Entre las filas constitucionalistas, en cambio, el panorama se complica sobre la situación de partida. La victoria (inútil) del PSC y la rotunda irrupción de Vox en la política catalana con once escaños –a costa del despeñamiento de Cs, ganadores de los comicios de 2017, y un retroceso del PP que ha sido inferior al esperado, de sólo un escaño– auguran mayor desunión dentro del bloque autonomista –una circunstancia que potencialmente favorecería al independentismo– y parece garantizar (ya veremos en qué términos) la viabilidad del indulto en favor de los políticos del procés condenados por sedición por el Tribunal Supremo, que ni es justo ni tampoco democráticamente razonable, pero será. Y pronto.

Al mismo tiempo, estas elecciones van a convulsionar la labor de la oposición parlamentaria en Cataluña, que probablemente se radicalizará con la misma intensidad que el independentismo furibundo. El simbólico triunfo del partido de Abascal, vencedor en su pulso particular con Pablo Casado, al que cada convocatoria electoral que se sucede lo erosiona más, fortaleciendo la imagen de interinidad en Génova, supondrá más conflicto, ruido y enfrentamiento social, toda vez que los ultramontanos pasarán a administrar un tercio de la bolsa electoral que tenía Cs. El campo de acción de los independentistas fuera de su particular burbuja será también mayor si tenemos en cuenta que, además de la fórmula del tripartito soberanista –Junts+ERC+CUP–, cuentan con la simpatía de los comunes –la marca catalana de Podemos–, que seguirán practicando una ambigüedad tan bíblica como interesada. 

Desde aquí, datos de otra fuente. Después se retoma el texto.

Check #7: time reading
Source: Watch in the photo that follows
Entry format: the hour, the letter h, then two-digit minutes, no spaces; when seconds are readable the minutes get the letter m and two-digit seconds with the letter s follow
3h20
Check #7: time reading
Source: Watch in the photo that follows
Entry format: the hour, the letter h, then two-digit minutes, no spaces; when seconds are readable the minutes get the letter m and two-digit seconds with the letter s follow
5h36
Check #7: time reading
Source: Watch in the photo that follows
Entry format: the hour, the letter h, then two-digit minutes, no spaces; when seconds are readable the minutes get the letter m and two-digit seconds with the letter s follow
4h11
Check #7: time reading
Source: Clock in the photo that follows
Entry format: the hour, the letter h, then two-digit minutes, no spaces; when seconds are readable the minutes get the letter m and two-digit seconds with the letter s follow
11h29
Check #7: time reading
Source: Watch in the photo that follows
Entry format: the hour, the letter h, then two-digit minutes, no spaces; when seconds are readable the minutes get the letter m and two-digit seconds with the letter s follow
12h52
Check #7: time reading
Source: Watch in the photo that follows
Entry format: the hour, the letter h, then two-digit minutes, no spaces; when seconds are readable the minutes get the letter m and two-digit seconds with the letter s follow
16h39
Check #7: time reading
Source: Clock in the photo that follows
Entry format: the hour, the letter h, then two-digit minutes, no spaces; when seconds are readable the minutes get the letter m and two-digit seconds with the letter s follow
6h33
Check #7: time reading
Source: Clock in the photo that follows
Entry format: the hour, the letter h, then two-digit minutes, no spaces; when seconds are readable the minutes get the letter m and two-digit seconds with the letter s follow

Cataluña, en definitiva, sigue encerrada en su espiral. El efecto Illa ha sido tan significativo como estéril. Cs pasa de la cima a la sima, lo que pronostica su inmendiato naufragio, al haber perdido su mensaje, su estrategia y la utilidad ante sus votantes. Irse a Madrid implicaba perder Barcelona. El aggiornamiento del PP no ha evitado otro quebranto –Vox ha rentabilizado mejor la situación de tensión– y el independentismo, con sus múltiples cabezas, parece incapaz de virar hacia la posiciones más tibias, y por ende, más inteligentes, sin incurrir en el peligro totalitario de la inquisición y los aquelarres internos.